Improved Statistical Inference to Avoid Spurious Scientific Discoveries
Mathematics Accomplishment | 2015
Where the work was done: IBM Almaden Research Center
What we accomplished: From abstract of STOC paper: "A great deal of effort has been devoted to reducing the risk of spurious scientific discoveries, from the use of sophisticated validation techniques, to deep statistical methods for controlling the false discovery rate in multiple hypothesis testing.

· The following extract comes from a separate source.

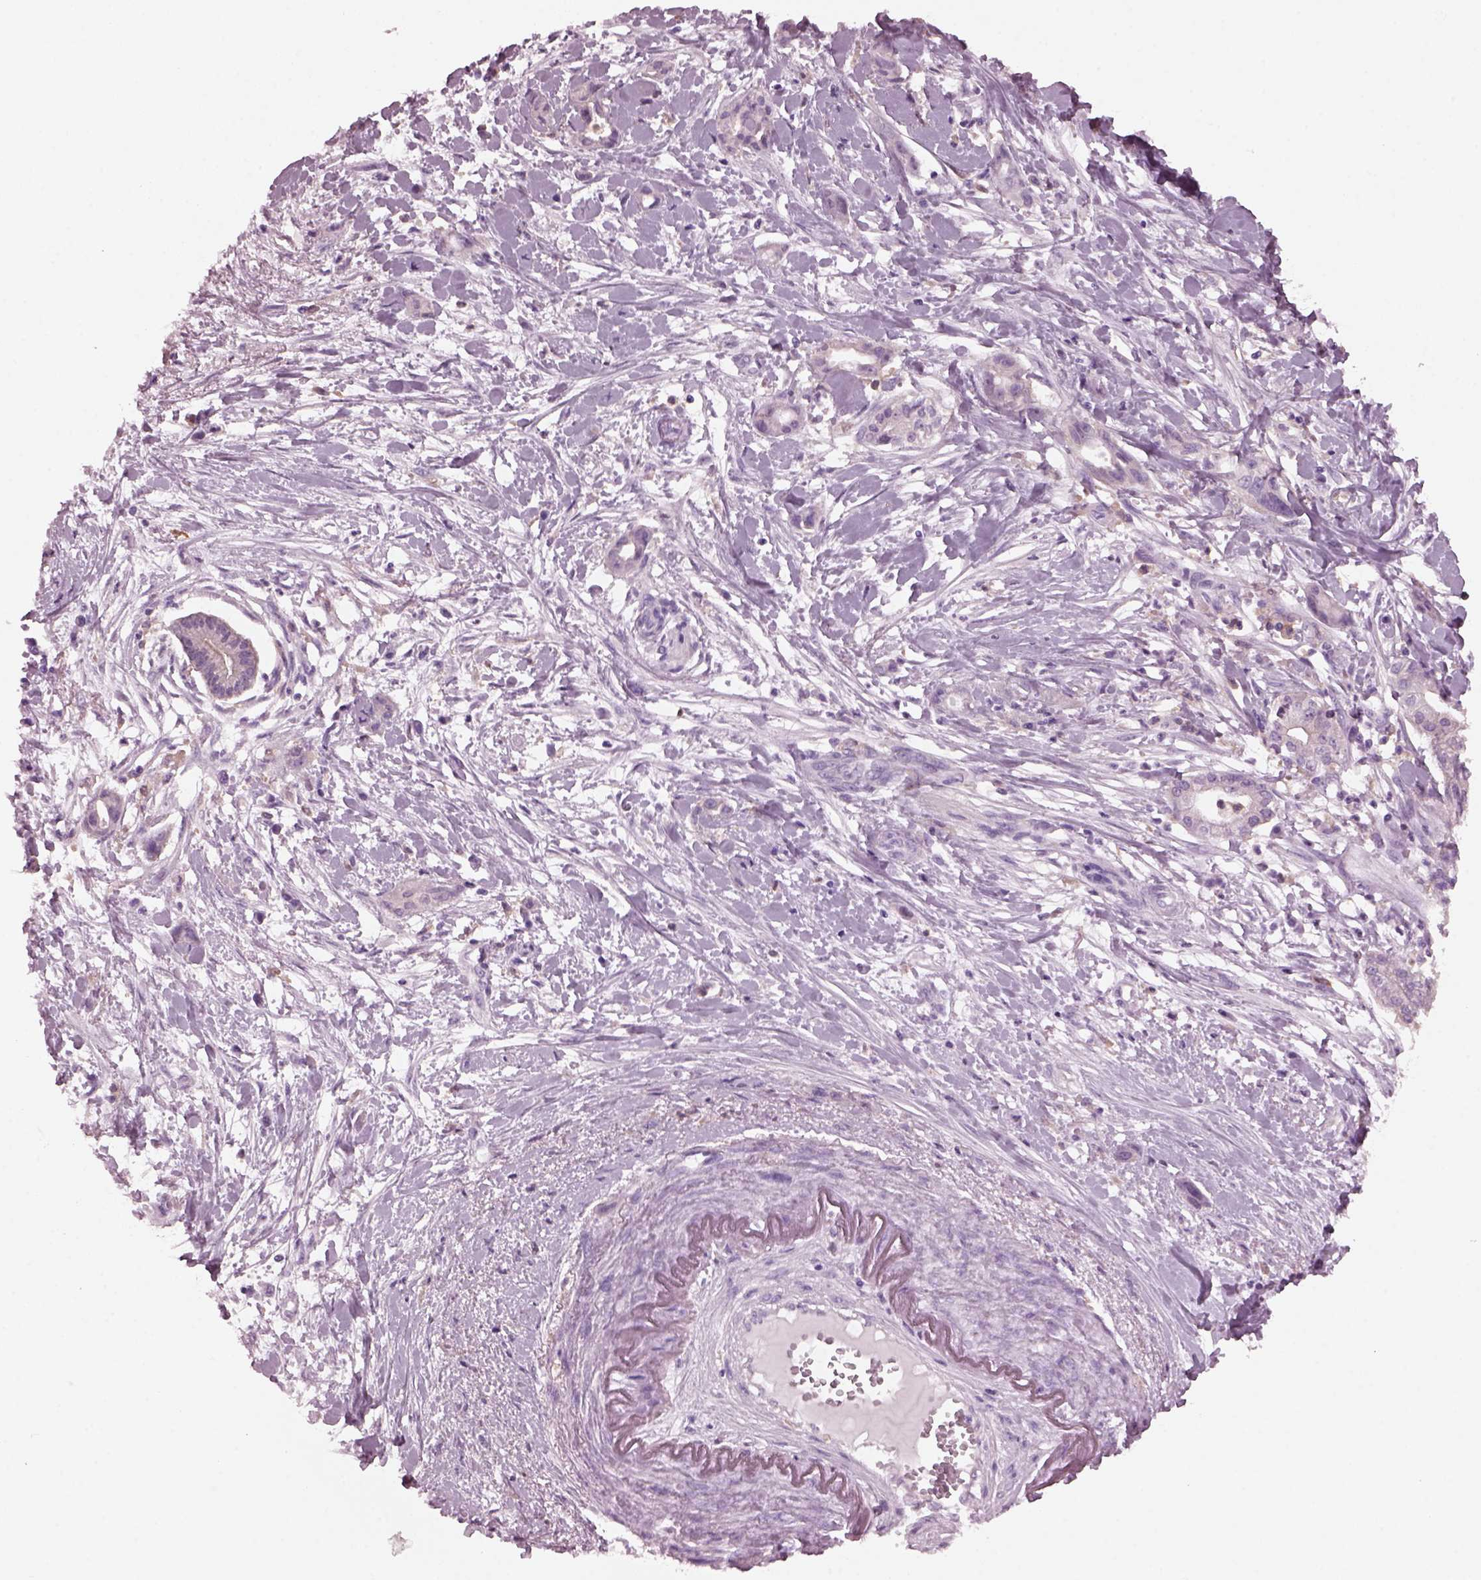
{"staining": {"intensity": "negative", "quantity": "none", "location": "none"}, "tissue": "pancreatic cancer", "cell_type": "Tumor cells", "image_type": "cancer", "snomed": [{"axis": "morphology", "description": "Normal tissue, NOS"}, {"axis": "morphology", "description": "Adenocarcinoma, NOS"}, {"axis": "topography", "description": "Lymph node"}, {"axis": "topography", "description": "Pancreas"}], "caption": "This is an immunohistochemistry micrograph of pancreatic cancer. There is no staining in tumor cells.", "gene": "SHTN1", "patient": {"sex": "female", "age": 58}}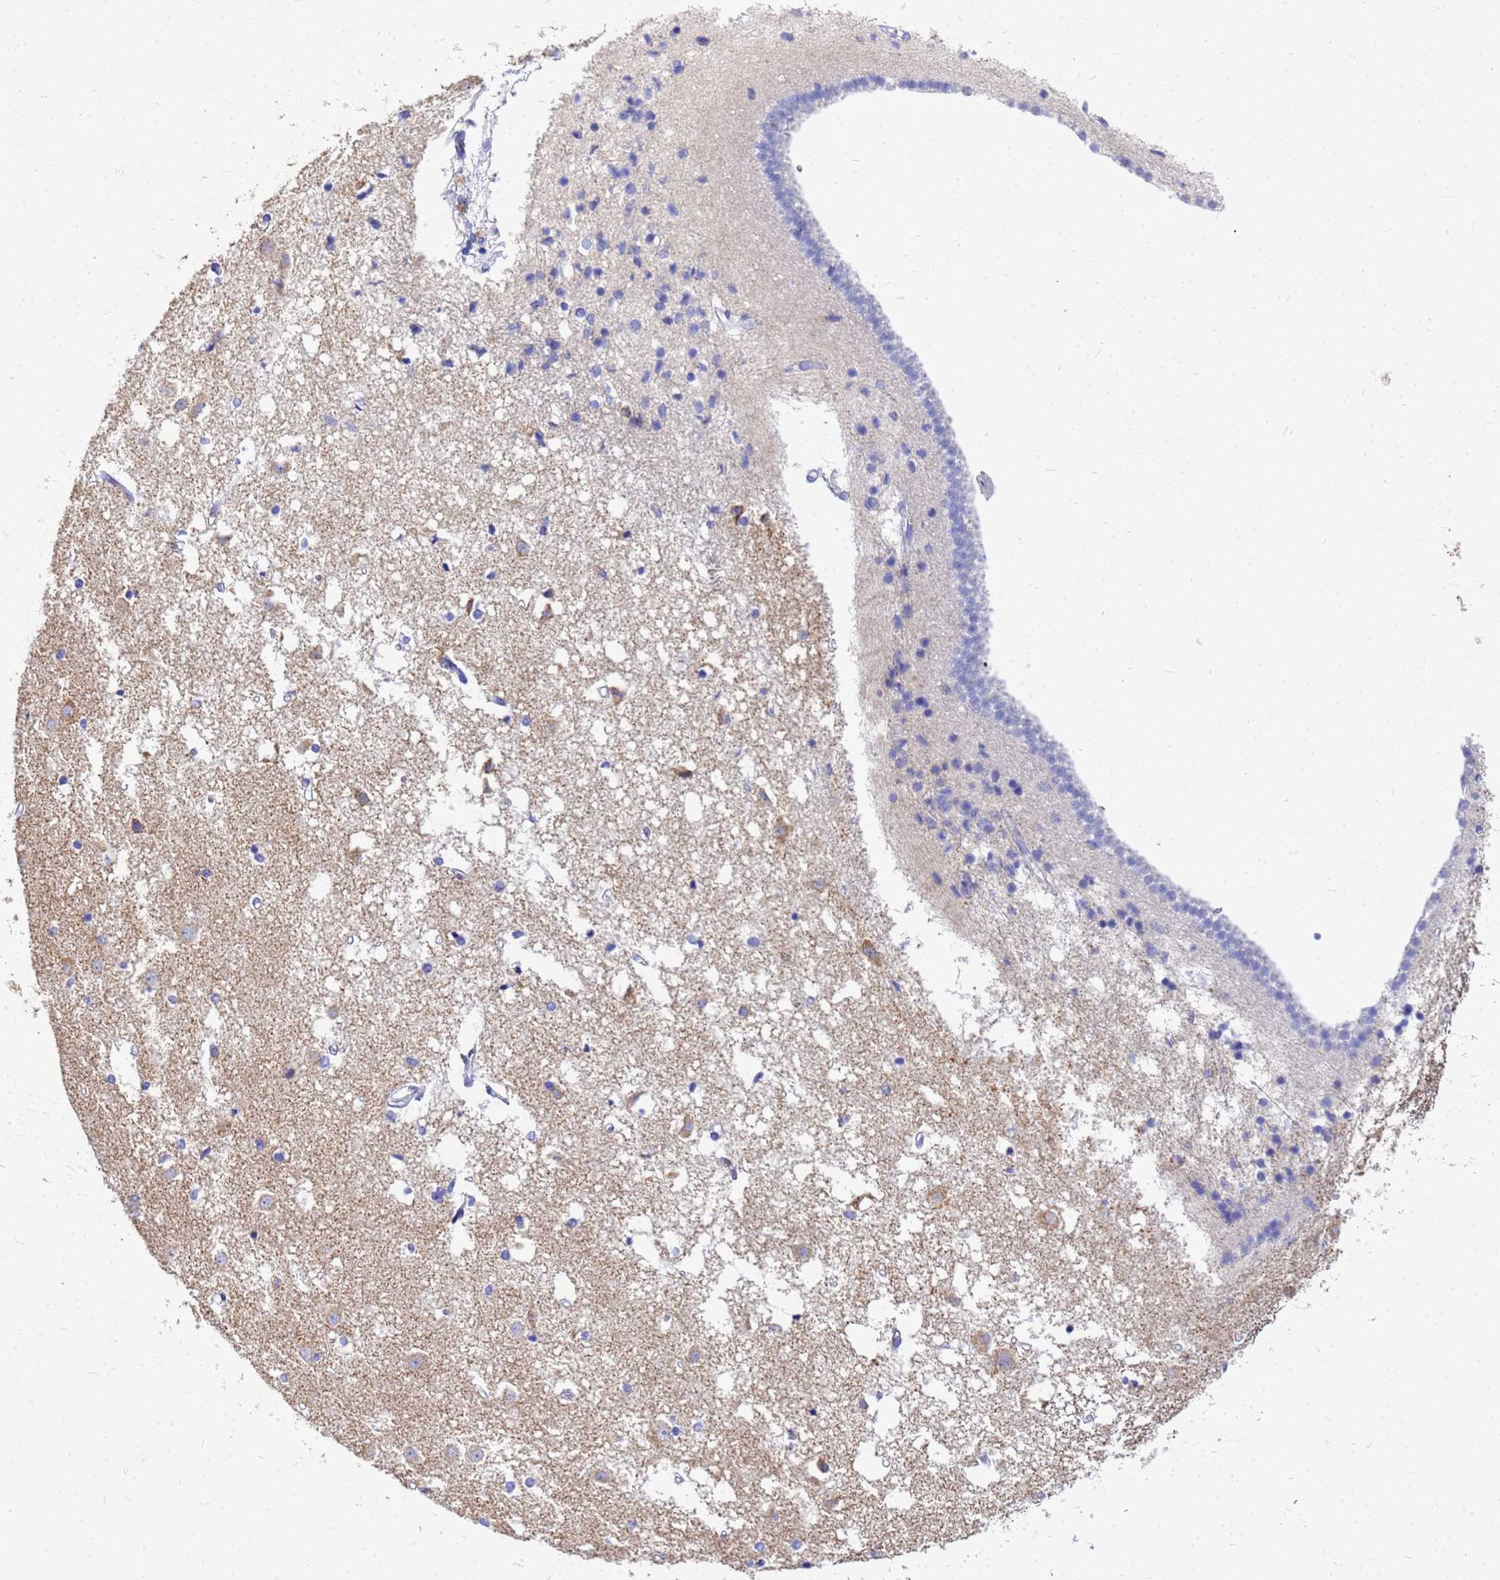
{"staining": {"intensity": "negative", "quantity": "none", "location": "none"}, "tissue": "caudate", "cell_type": "Glial cells", "image_type": "normal", "snomed": [{"axis": "morphology", "description": "Normal tissue, NOS"}, {"axis": "topography", "description": "Lateral ventricle wall"}], "caption": "Glial cells show no significant protein expression in benign caudate. (DAB immunohistochemistry (IHC) visualized using brightfield microscopy, high magnification).", "gene": "OR52E2", "patient": {"sex": "male", "age": 45}}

There is, however, a fundamental disconnect between the theoretical results and the practice of data analysis: The theory of statistical inference assumes a fixed collection of hypotheses to be tested, or learning algorithms to be applied, selected non-adaptively before the data are gathered, whereas in practice data are shared and reused with hypotheses and new analyses being generated on the basis of data exploration and the outcomes of previous analyses. In this work we initiate a principled study of how to guarantee the validity of statistical inference in adaptive data analysis."
- Preserving Statistical Validity in Adaptive Data Analysis, ACM Symposium on Theory of Computing (STOC), 2015.
- Generalization in Adaptive Data Analysis and Holdout Reuse, Neural Information Processing Systems (NIPS), 2015.
- The reusable holdout: Preserving validity in adaptive data analysis, Science 349(6248): pp. 636-638, 2015.